What this task involves >> Down to the last line, restate the records below word for word, dropping every image.

Given records >>

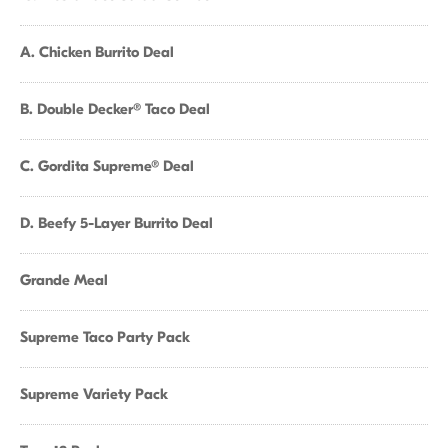
A. Chicken Burrito Deal
B. Double Decker® Taco Deal
C. Gordita Supreme® Deal
D. Beefy 5-Layer Burrito Deal
Grande Meal
Supreme Taco Party Pack
Supreme Variety Pack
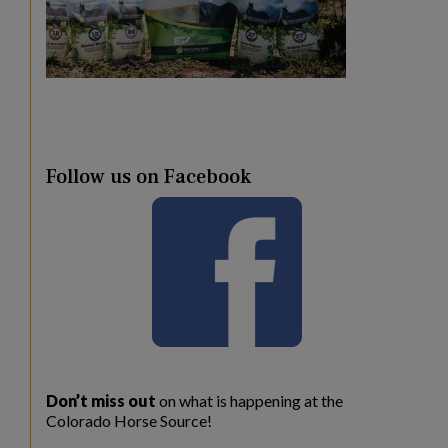
Follow us on Facebook
Don’t miss out
on what is happening at the
Colorado Horse Source!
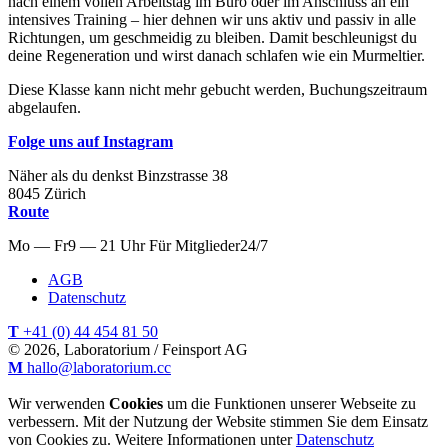
nach einem vollen Arbeitstag im Büro oder im Anschluss an ein
intensives Training – hier dehnen wir uns aktiv und passiv in alle
Richtungen, um geschmeidig zu bleiben. Damit beschleunigst du
deine Regeneration und wirst danach schlafen wie ein Murmeltier.
Diese Klasse kann nicht mehr gebucht werden, Buchungszeitraum
abgelaufen.
Folge uns auf Instagram
Näher als du denkst
Binzstrasse
38
8045
Zürich
Route
Mo — Fr
9 — 21 Uhr
Für
Mitglieder
24/7
AGB
Datenschutz
T
+41 (0) 44 454 81 50
© 2026, Laboratorium / Feinsport AG
M
hallo@laboratorium.cc
Wir verwenden
Cookies
um die Funktionen unserer Webseite zu
verbessern. Mit der Nutzung der Website stimmen Sie dem Einsatz
von Cookies zu. Weitere Informationen unter
Datenschutz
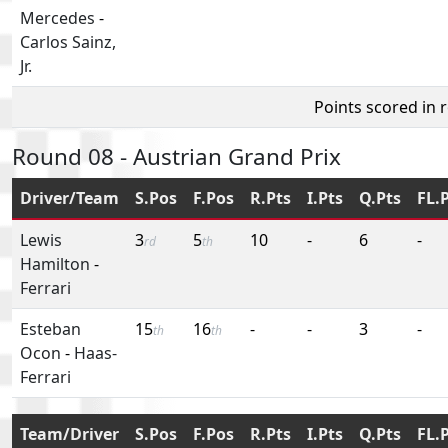
Mercedes
-
Carlos Sainz,
Jr.
Points scored in 
Round 08 - Austrian Grand Prix
Driver/Team
S.Pos
F.Pos
R.Pts
I.Pts
Q.Pts
FL.
Lewis
3
5
10
-
6
-
rd
th
Hamilton
-
Ferrari
Esteban
15
16
-
-
3
-
th
th
Ocon
-
Haas-
Ferrari
Team/Driver
S.Pos
F.Pos
R.Pts
I.Pts
Q.Pts
FL.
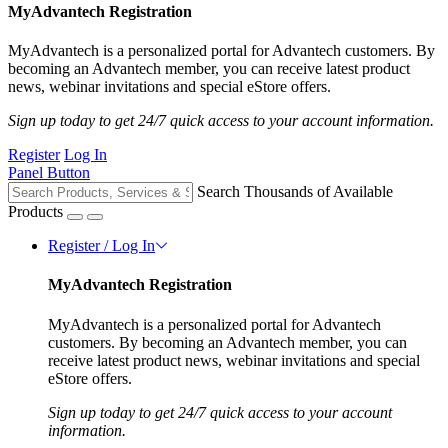
MyAdvantech Registration
MyAdvantech is a personalized portal for Advantech customers. By
becoming an Advantech member, you can receive latest product
news, webinar invitations and special eStore offers.
Sign up today to get 24/7 quick access to your account information.
Register
Log In
Panel Button
Search Thousands of Available
Products
Register / Log In
MyAdvantech Registration
MyAdvantech is a personalized portal for Advantech
customers. By becoming an Advantech member, you can
receive latest product news, webinar invitations and special
eStore offers.
Sign up today to get 24/7 quick access to your account
information.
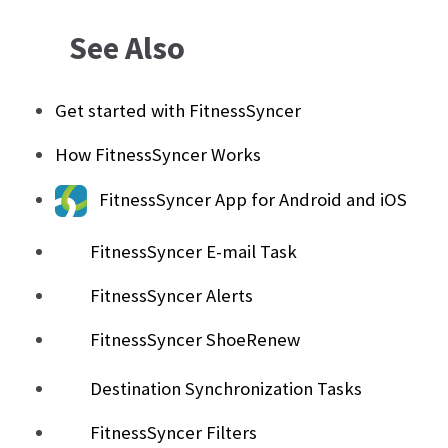
See Also
Get started with FitnessSyncer
How FitnessSyncer Works
FitnessSyncer App for Android and iOS
FitnessSyncer E-mail Task
FitnessSyncer Alerts
FitnessSyncer ShoeRenew
Destination Synchronization Tasks
FitnessSyncer Filters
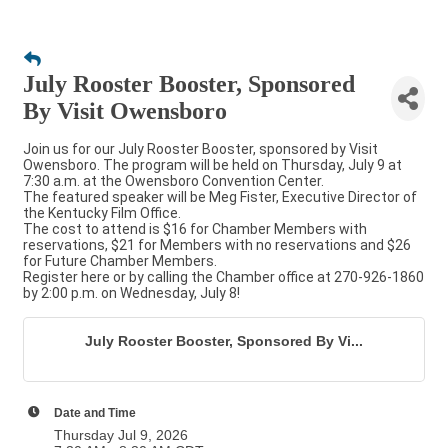
July Rooster Booster, Sponsored
By Visit Owensboro
Join us for our July Rooster Booster, sponsored by Visit
Owensboro. The program will be held on Thursday, July 9 at
7:30 a.m. at the Owensboro Convention Center.
The featured speaker will be Meg Fister, Executive Director of
the Kentucky Film Office.
The cost to attend is $16 for Chamber Members with
reservations, $21 for Members with no reservations and $26
for Future Chamber Members.
Register here or by calling the Chamber office at 270-926-1860
by 2:00 p.m. on Wednesday, July 8!
July Rooster Booster, Sponsored By Vi...
Date and Time
Thursday Jul 9, 2026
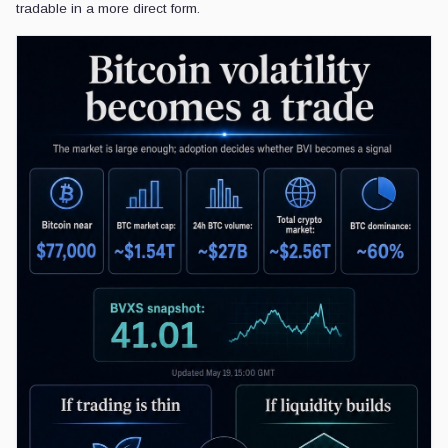
tradable in a more direct form.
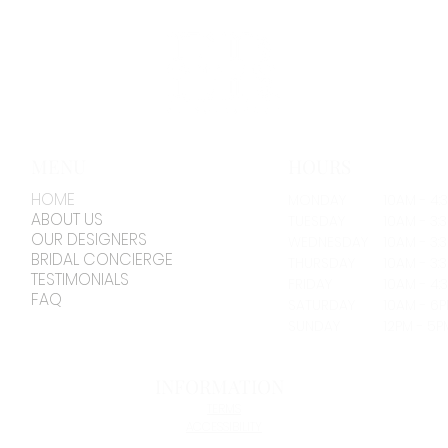
MENU
HOURS
HOME
MONDAY
10AM - 4:
ABOUT US
TUESDAY
10AM - 3:
OUR DESIGNERS
WEDNESDAY
10AM - 3:
BRIDAL CONCIERGE
THURSDAY
10AM - 3:
TESTIMONIALS
FRIDAY
10AM - 4:
FAQ
SATURDAY
10AM - 6
SUNDAY
12PM - 5P
INFORMATION
TERMS
ACCESSIBILITY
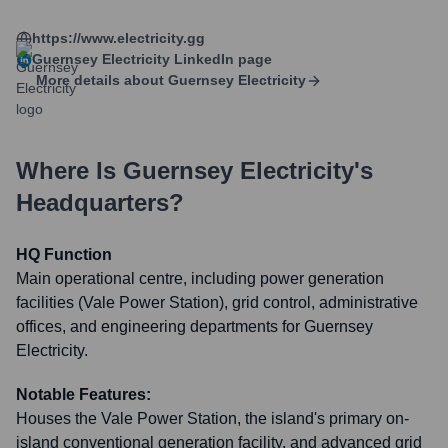
https://www.electricity.gg
Guernsey Electricity
LinkedIn page
More details about
Guernsey Electricity
Where Is
Guernsey Electricity
's
Headquarters?
HQ Function
Main operational centre, including power generation
facilities (Vale Power Station), grid control, administrative
offices, and engineering departments for Guernsey
Electricity.
Notable Features:
Houses the Vale Power Station, the island's primary on-
island conventional generation facility, and advanced grid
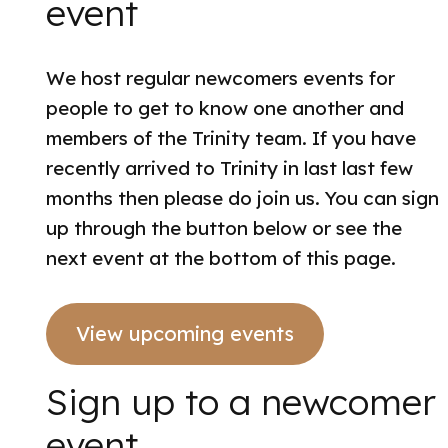
event
We host regular newcomers events for
people to get to know one another and
members of the Trinity team. If you have
recently arrived to Trinity in last last few
months then please do join us. You can sign
up through the button below or see the
next event at the bottom of this page.
View upcoming events
Sign up to a newcomer
event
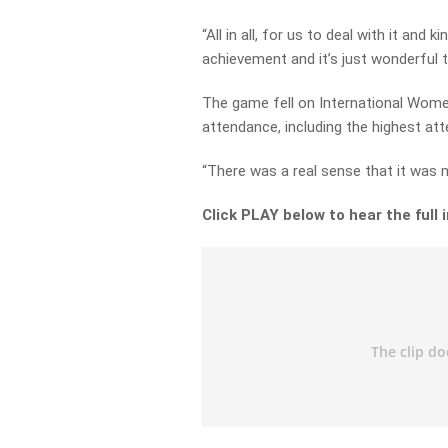
“All in all, for us to deal with it an
achievement and it’s just wonderful t
The game fell on International Wome
attendance, including the highest at
“There was a real sense that it was 
Click PLAY below to hear the full 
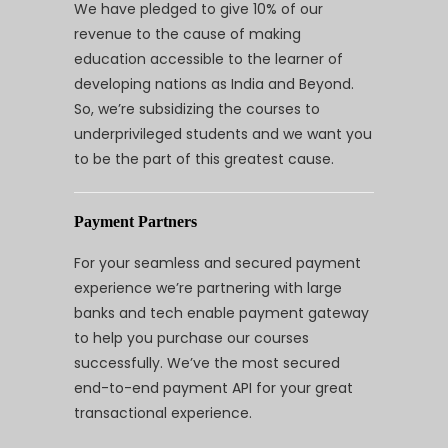
We have pledged to give 10% of our
revenue to the cause of making
education accessible to the learner of
developing nations as India and Beyond.
So, we’re subsidizing the courses to
underprivileged students and we want you
to be the part of this greatest cause.
Payment Partners
For your seamless and secured payment
experience we’re partnering with large
banks and tech enable payment gateway
to help you purchase our courses
successfully. We’ve the most secured
end-to-end payment API for your great
transactional experience.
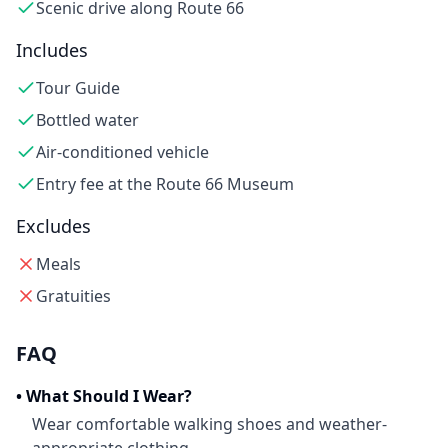
Scenic drive along Route 66
Includes
Tour Guide
Bottled water
Air-conditioned vehicle
Entry fee at the Route 66 Museum
Excludes
Meals
Gratuities
FAQ
•
What Should I Wear?
Wear comfortable walking shoes and weather-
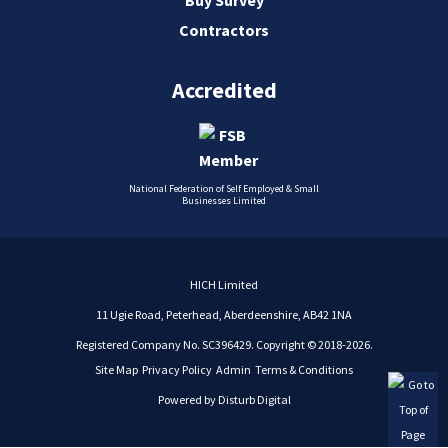
Contractors
Accredited
National Federation of Self Employed & Small
Businesses Limited
HICH Limited
11 Ugie Road, Peterhead, Aberdeenshire, AB42 1NA
Registered Company No. SC396429. Copyright © 2018-2026.
Site Map
Privacy Policy
Admin
Terms & Conditions
Powered by
Disturb Digital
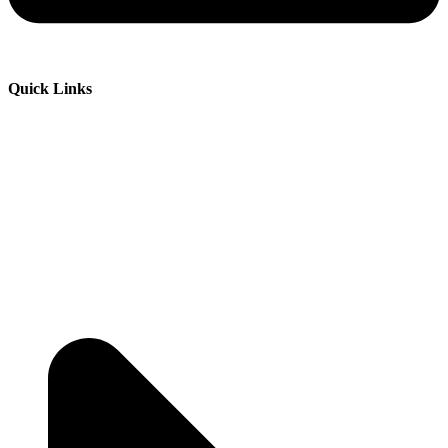
Quick Links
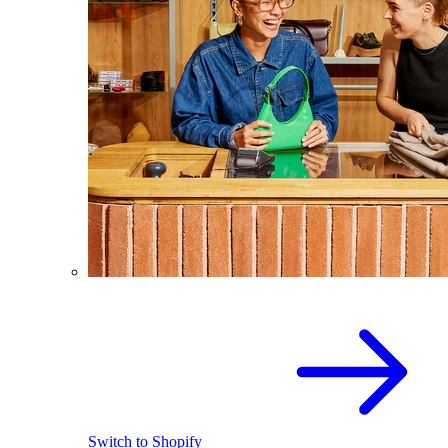
Switch to Shopify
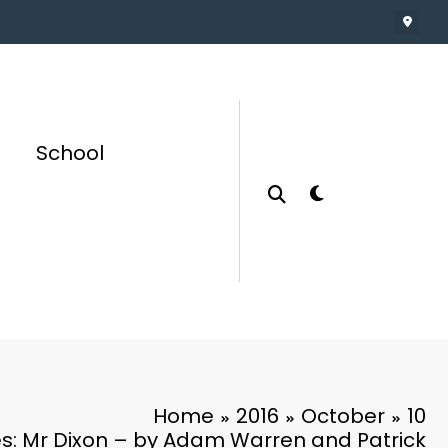
School
Home
2016
October
10
es: Mr Dixon – by Adam Warren and Patrick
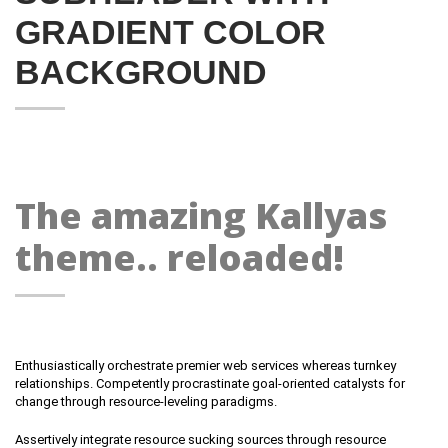
GRADIENT COLOR
BACKGROUND
The amazing Kallyas
theme.. reloaded!
Enthusiastically orchestrate premier web services whereas turnkey
relationships. Competently procrastinate goal-oriented catalysts for
change through resource-leveling paradigms.
Assertively integrate resource sucking sources through resource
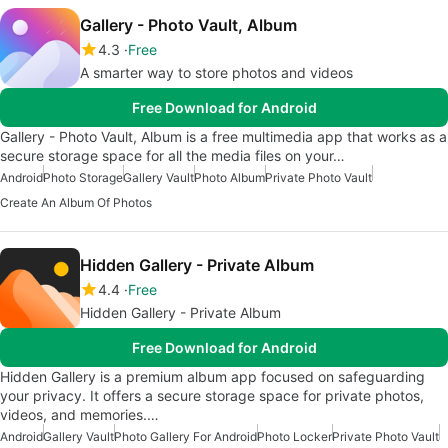
Gallery - Photo Vault, Album
4.3
Free
A smarter way to store photos and videos
Free Download for Android
Gallery - Photo Vault, Album is a free multimedia app that works as a
secure storage space for all the media files on your…
Android
Photo Storage
Gallery Vault
Photo Album
Private Photo Vault
Create An Album Of Photos
Hidden Gallery - Private Album
4.4
Free
Hidden Gallery - Private Album
Free Download for Android
Hidden Gallery is a premium album app focused on safeguarding
your privacy. It offers a secure storage space for private photos,
videos, and memories.…
Android
Gallery Vault
Photo Gallery For Android
Photo Locker
Private Photo Vault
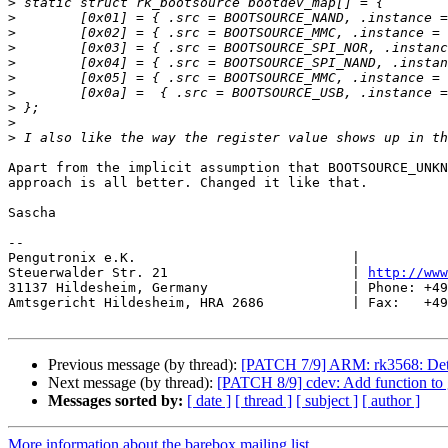
>
>
>
>
>
>
>
>
>
>
Apart from the implicit assumption that BOOTSOURCE_UNKN
approach is all better. Changed it like that.

Sascha

-- 

Pengutronix e.K.                           |           
Steuerwalder Str. 21                       | 
http://www
31137 Hildesheim, Germany                  | Phone: +49
Amtsgericht Hildesheim, HRA 2686           | Fax:   +49
Previous message (by thread):
[PATCH 7/9] ARM: rk3568: Det
Next message (by thread):
[PATCH 8/9] cdev: Add function to ge
Messages sorted by:
[ date ]
[ thread ]
[ subject ]
[ author ]
More information about the barebox mailing list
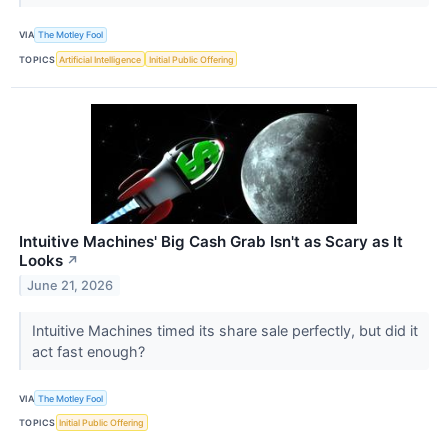
VIA
The Motley Fool
TOPICS
Artificial Intelligence
Initial Public Offering
Intuitive Machines' Big Cash Grab Isn't as Scary as It
Looks
↗
June 21, 2026
Intuitive Machines timed its share sale perfectly, but did it
act fast enough?
VIA
The Motley Fool
TOPICS
Initial Public Offering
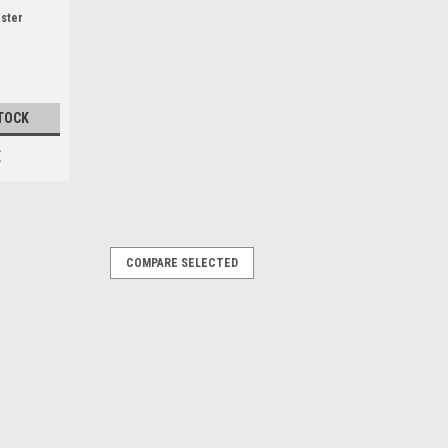
ister
TOCK
E
COMPARE SELECTED
mpatible with the following Florabest
dels: FKS2000/6. FKS2200A1,
8815, 72314) , FKS2200C2 (IAN 79271)
96817, 102845) , FKS2200E3 (...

Exercise result >>
A. Chicken Burrito Deal
B. Double Decker® Taco Deal
C. Gordita Supreme® Deal
D. Beefy 5-Layer Burrito Deal
Grande Meal
Supreme Taco Party Pack
Supreme Variety Pack
Follow us on Facebook
Don’t miss out
on what is happening at the
Colorado Horse Source!
nach einem vollen Arbeitstag im Büro oder im Anschluss an ein
intensives Training – hier dehnen wir uns aktiv und passiv in alle
Richtungen, um geschmeidig zu bleiben. Damit beschleunigst du
deine Regeneration und wirst danach schlafen wie ein Murmeltier.
Diese Klasse kann nicht mehr gebucht werden, Buchungszeitraum
abgelaufen.
Folge uns auf Instagram
Näher als du denkst
Binzstrasse
38
8045
Zürich
Route
Mo — Fr
9 — 21 Uhr
Für
Mitglieder
24/7
AGB
Datenschutz
T
+41 (0) 44 454 81 50
© 2026, Laboratorium / Feinsport AG
M
hallo@laboratorium.cc
Wir verwenden
Cookies
um die Funktionen unserer Webseite zu
verbessern. Mit der Nutzung der Website stimmen Sie dem Einsatz
von Cookies zu. Weitere Informationen unter
Datenschutz
Mercedes
-
Carlos Sainz,
Jr.
Points scored in 
Round 08 - Austrian Grand Prix
Driver/Team
S.Pos
F.Pos
R.Pts
I.Pts
Q.Pts
FL.
Lewis
3
5
10
-
6
-
rd
th
Hamilton
-
Ferrari
Esteban
15
16
-
-
3
-
th
th
Ocon
-
Haas-
Ferrari
Team/Driver
S.Pos
F.Pos
R.Pts
I.Pts
Q.Pts
FL.
MyAdvantech Registration
MyAdvantech is a personalized portal for Advantech customers. By
becoming an Advantech member, you can receive latest product
news, webinar invitations and special eStore offers.
Sign up today to get 24/7 quick access to your account information.
Register
Log In
Panel Button
Search Thousands of Available
Products
Register / Log In
MyAdvantech Registration
MyAdvantech is a personalized portal for Advantech
customers. By becoming an Advantech member, you can
receive latest product news, webinar invitations and special
eStore offers.
Sign up today to get 24/7 quick access to your account
information.
See Also
Get started with FitnessSyncer
How FitnessSyncer Works
FitnessSyncer App for Android and iOS
FitnessSyncer E-mail Task
FitnessSyncer Alerts
FitnessSyncer ShoeRenew
Destination Synchronization Tasks
FitnessSyncer Filters
July Rooster Booster, Sponsored
By Visit Owensboro
Join us for our July Rooster Booster, sponsored by Visit
Owensboro. The program will be held on Thursday, July 9 at
7:30 a.m. at the Owensboro Convention Center.
The featured speaker will be Meg Fister, Executive Director of
the Kentucky Film Office.
The cost to attend is $16 for Chamber Members with
reservations, $21 for Members with no reservations and $26
for Future Chamber Members.
Register here or by calling the Chamber office at 270-926-1860
by 2:00 p.m. on Wednesday, July 8!
July Rooster Booster, Sponsored By Vi...
Date and Time
Thursday Jul 9, 2026
tradable in a more direct form.
MENU
HOURS
HOME
MONDAY
10AM - 4:
ABOUT US
TUESDAY
10AM - 3:
OUR DESIGNERS
WEDNESDAY
10AM - 3:
BRIDAL CONCIERGE
THURSDAY
10AM - 3:
TESTIMONIALS
FRIDAY
10AM - 4:
FAQ
SATURDAY
10AM - 6
SUNDAY
12PM - 5P
INFORMATION
TERMS
ACCESSIBILITY
https://www.electricity.gg
Guernsey Electricity
LinkedIn page
More details about
Guernsey Electricity
Where Is
Guernsey Electricity
's
Headquarters?
HQ Function
Main operational centre, including power generation
facilities (Vale Power Station), grid control, administrative
offices, and engineering departments for Guernsey
Electricity.
Notable Features:
Houses the Vale Power Station, the island's primary on-
island conventional generation facility, and advanced grid
event
We host regular newcomers events for
people to get to know one another and
members of the Trinity team. If you have
recently arrived to Trinity in last last few
months then please do join us. You can sign
up through the button below or see the
next event at the bottom of this page.
View upcoming events
Sign up to a newcomer
event
“All in all, for us to deal with it an
achievement and it’s just wonderful t
The game fell on International Wome
attendance, including the highest at
“There was a real sense that it was 
Click PLAY below to hear the full 
We have pledged to give 10% of our
revenue to the cause of making
education accessible to the learner of
developing nations as India and Beyond.
So, we’re subsidizing the courses to
underprivileged students and we want you
to be the part of this greatest cause.
Payment Partners
For your seamless and secured payment
experience we’re partnering with large
banks and tech enable payment gateway
to help you purchase our courses
successfully. We’ve the most secured
end-to-end payment API for your great
transactional experience.
Scenic drive along Route 66
Includes
Tour Guide
Bottled water
Air-conditioned vehicle
Entry fee at the Route 66 Museum
Excludes
Meals
Gratuities
FAQ
•
What Should I Wear?
Wear comfortable walking shoes and weather-
Contractors
Accredited
National Federation of Self Employed & Small
Businesses Limited
HICH Limited
11 Ugie Road, Peterhead, Aberdeenshire, AB42 1NA
Registered Company No. SC396429. Copyright © 2018-2026.
Site Map
Privacy Policy
Admin
Terms & Conditions
Powered by
Disturb Digital
Quick Links
Switch to Shopify
School
Home
2016
October
10
es: Mr Dixon – by Adam Warren and Patrick
GRADIENT COLOR
BACKGROUND
The amazing Kallyas
theme.. reloaded!
Enthusiastically orchestrate premier web services whereas turnkey
relationships. Competently procrastinate goal-oriented catalysts for
change through resource-leveling paradigms.
Assertively integrate resource sucking sources through resource
Gallery - Photo Vault, Album
4.3
Free
A smarter way to store photos and videos
Free Download for Android
Gallery - Photo Vault, Album is a free multimedia app that works as a
secure storage space for all the media files on your…
Android
Photo Storage
Gallery Vault
Photo Album
Private Photo Vault
Create An Album Of Photos
Hidden Gallery - Private Album
4.4
Free
Hidden Gallery - Private Album
Free Download for Android
Hidden Gallery is a premium album app focused on safeguarding
your privacy. It offers a secure storage space for private photos,
videos, and memories.…
Android
Gallery Vault
Photo Gallery For Android
Photo Locker
Private Photo Vault
>
>
>
>
>
>
>
>
>
>
Apart from the implicit assumption that BOOTSOURCE_UNKN
approach is all better. Changed it like that.

Sascha

-- 

Pengutronix e.K.                           |           
Steuerwalder Str. 21                       | 
http://www
31137 Hildesheim, Germany                  | Phone: +49
Amtsgericht Hildesheim, HRA 2686           | Fax:   +49
Previous message (by thread):
[PATCH 7/9] ARM: rk3568: Det
Next message (by thread):
[PATCH 8/9] cdev: Add function to ge
Messages sorted by:
[ date ]
[ thread ]
[ subject ]
[ author ]
More information about the barebox mailing list
VIA
The Motley Fool
TOPICS
Artificial Intelligence
Initial Public Offering
Intuitive Machines' Big Cash Grab Isn't as Scary as It
Looks
↗
June 21, 2026
Intuitive Machines timed its share sale perfectly, but did it
act fast enough?
VIA
The Motley Fool
TOPICS
Initial Public Offering
ister
TOCK
E
COMPARE SELECTED
mpatible with the following Florabest
dels: FKS2000/6. FKS2200A1,
8815, 72314) , FKS2200C2 (IAN 79271)
96817, 102845) , FKS2200E3 (...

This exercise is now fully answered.